Trecho do documento:
★ ★ ★ ★ ★ ★ ★

Dark Souls, de Hidetakka Miyazaki, está afundado em referências excelentes da obra. Geralmente quando se é perguntado exemplos, sempre vemos as mesmas referências ao Wheel Skeleton e Artorias do Abismo. Porém, a realidade é que já no primeiro game temos cenários, criaturas e até mesmo nuances trazidas do mangá. Grandes exemplos são as armaduras de Balder e Catarina, que remetem ao design da armadura de Guts e de Bazuzo, respectivamente.

Imagem do artigo sobre Kentaro Miura

Grunbeld sofreu uma depilação forçada pelo visto.

Sol negro do eclipse

Ainda assim, em minha opinião, uma das referências mais deixadas de lado está em Darksun Gwyndolin. Mesmo que as habilidades e estilo de luta sejam totalmente distintos um do outro, podemos claramente ver semelhanças na lore e no físico. Ambos são homens brancos andrógenos de cabelos brancos ligados a um sol negro, além de ambos acabarem sendo consumidos pelas trevas em determinado ponto da jornada.

★ ★ ★ ★ ★ ★ ★

Registros fornecidos:

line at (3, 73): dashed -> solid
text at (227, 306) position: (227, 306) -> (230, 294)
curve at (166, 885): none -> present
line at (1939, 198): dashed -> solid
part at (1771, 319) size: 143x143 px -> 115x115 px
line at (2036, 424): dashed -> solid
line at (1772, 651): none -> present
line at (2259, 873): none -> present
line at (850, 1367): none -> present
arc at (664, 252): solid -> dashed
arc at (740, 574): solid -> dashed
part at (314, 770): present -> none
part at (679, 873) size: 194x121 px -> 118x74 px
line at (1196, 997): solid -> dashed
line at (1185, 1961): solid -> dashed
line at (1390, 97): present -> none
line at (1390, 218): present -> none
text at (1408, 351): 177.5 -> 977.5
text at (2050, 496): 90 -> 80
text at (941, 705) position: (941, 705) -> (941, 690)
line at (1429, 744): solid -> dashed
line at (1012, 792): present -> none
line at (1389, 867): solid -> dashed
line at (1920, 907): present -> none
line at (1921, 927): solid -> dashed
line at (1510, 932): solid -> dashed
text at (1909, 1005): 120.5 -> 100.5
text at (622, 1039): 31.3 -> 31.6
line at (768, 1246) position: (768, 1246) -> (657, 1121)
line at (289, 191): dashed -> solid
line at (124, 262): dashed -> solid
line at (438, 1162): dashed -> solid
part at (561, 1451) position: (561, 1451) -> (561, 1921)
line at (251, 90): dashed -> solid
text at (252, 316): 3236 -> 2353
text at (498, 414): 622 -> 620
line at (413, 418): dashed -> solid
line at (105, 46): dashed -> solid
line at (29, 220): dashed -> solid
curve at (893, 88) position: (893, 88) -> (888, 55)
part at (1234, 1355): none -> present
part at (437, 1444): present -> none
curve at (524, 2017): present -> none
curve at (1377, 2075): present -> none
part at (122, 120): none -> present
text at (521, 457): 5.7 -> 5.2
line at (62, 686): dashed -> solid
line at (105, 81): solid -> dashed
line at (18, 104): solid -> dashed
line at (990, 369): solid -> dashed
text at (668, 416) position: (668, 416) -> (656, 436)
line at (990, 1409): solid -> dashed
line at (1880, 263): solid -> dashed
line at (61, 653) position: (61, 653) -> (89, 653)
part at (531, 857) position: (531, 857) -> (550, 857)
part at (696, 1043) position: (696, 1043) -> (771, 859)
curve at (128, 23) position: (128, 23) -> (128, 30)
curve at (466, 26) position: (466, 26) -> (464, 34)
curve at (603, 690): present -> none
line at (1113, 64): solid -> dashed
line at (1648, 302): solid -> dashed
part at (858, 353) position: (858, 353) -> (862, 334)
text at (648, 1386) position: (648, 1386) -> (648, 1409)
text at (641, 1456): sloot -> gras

★ ★ ★ ★ ★ ★ ★

O que fazer:
Dê sequência ao texto sobre as referências ao mangá em Dark Souls, começando logo depois da última frase.

Resposta do exercício:
O ferreiro André também tira suas inspirações do ferreiro de Guts, Goto. Com ambos trazendo um aprendiz bem jovem com o nome de Rickert. Temos a Moonlight Butterfly e sua aparência exatamente igual a de Rosine no arco das fadas. Seth, o dragão sem escalas, funciona em contra peso com Grunbeld, o apóstolo que se torna um dragão diamantino. Behelit na forma do Red Eye Orb e os Darkwariths se assemelham ao Skull Knight da obra de Kentaro Miura.

Guts idoso?

Dark Souls 3 é sem dúvida alguma o jogo que mais bebe das fontes de Berserk, no entanto. No jogo base, temos o set da Legião, extremamente parecido com a armadura do Espadachim Negro, com direito até mesmo a uma manopla diferente no braço esquerdo. A Fera das Trevas que personifica a fúria de Guts também pode ser encontrada na Fera de Sulyvahn e no Cão de Vigia dos Velhos Lordes, em Bloodborne. Schierke também retorna na forma de Karla, a jovem bruxa. Tendo “aparecido” na franquia Souls anteriormente como a companheira de Artorias. Inimigos como Winged Knight, Hollow Slave e Cathedral Evangelist fazem um excelente contraste a Azan, The Imp e Mozgus.

E onde estaria realmente Guts na obra de Hidetakka? Artorias, mesmo referenciando a pose, ainda possui discrepâncias. Afinal ele era um cavaleiro honrado, sua lâmina, mesmo sendo grande, não é tão violenta e rústica.

Se isto não é uma referência clara ao Eclipse do Behelit, eu não sei mais o que é!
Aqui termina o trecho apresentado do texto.